### Provided material
# # # # # # #

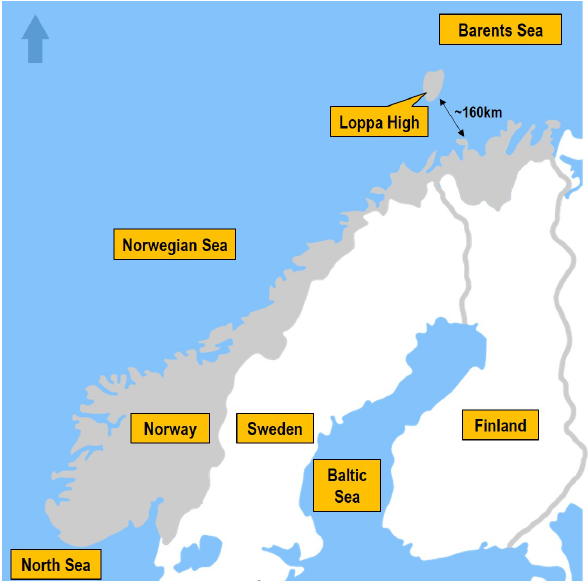
Figure 1. Barents Sea, Loppa High Region, Alta and Gohta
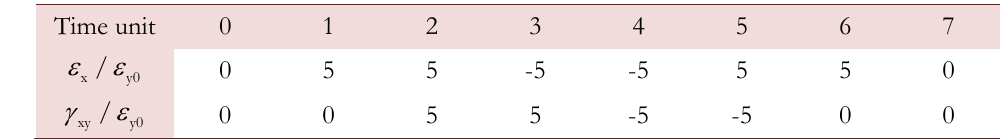
Table 1: Pointwise mixed stress-strain test. Controlled strain history: in between two next time units, strain components vary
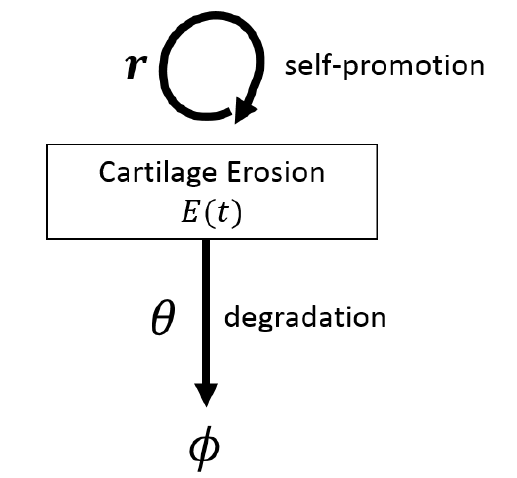
Figure 2. Schematic description of the logistic growth/decay for cartilage erosion introduced in [46]. The model considers only one variable, the cartilage erosion over time t , which is denoted by E ( t ) in Equation (1). Here φ represents cartilage removed from the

# # # # # # #

### Work to be completed
Repeat the data exactly, dropping every picture it holds.

### Answer space
Figure 1. Barents Sea, Loppa High Region, Alta and Gohta
Table 1: Pointwise mixed stress-strain test. Controlled strain history: in between two next time units, strain components vary
Figure 2. Schematic description of the logistic growth/decay for cartilage erosion introduced in [46]. The model considers only one variable, the cartilage erosion over time t , which is denoted by E ( t ) in Equation (1). Here φ represents cartilage removed from the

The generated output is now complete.